Exercise brief: Though the entries hold pictures, only their text should be duplicated, exactly and in full.

──────── Extracted material

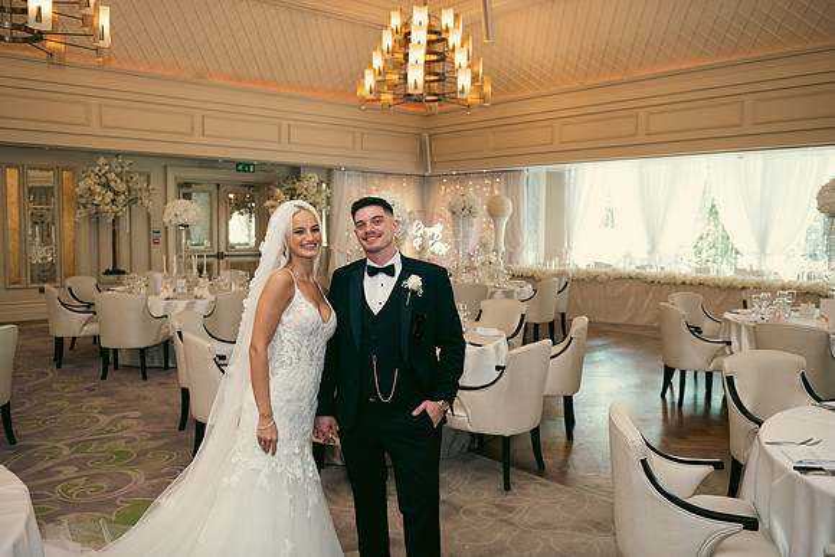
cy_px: 278
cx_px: 418
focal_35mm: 31
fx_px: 719
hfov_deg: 60.3
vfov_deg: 42.3
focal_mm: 31
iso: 640
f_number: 3.5
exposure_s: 1/160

────────────────

Expected answer:
cy_px: 278
cx_px: 418
focal_35mm: 31
fx_px: 719
hfov_deg: 60.3
vfov_deg: 42.3
focal_mm: 31
iso: 640
f_number: 3.5
exposure_s: 1/160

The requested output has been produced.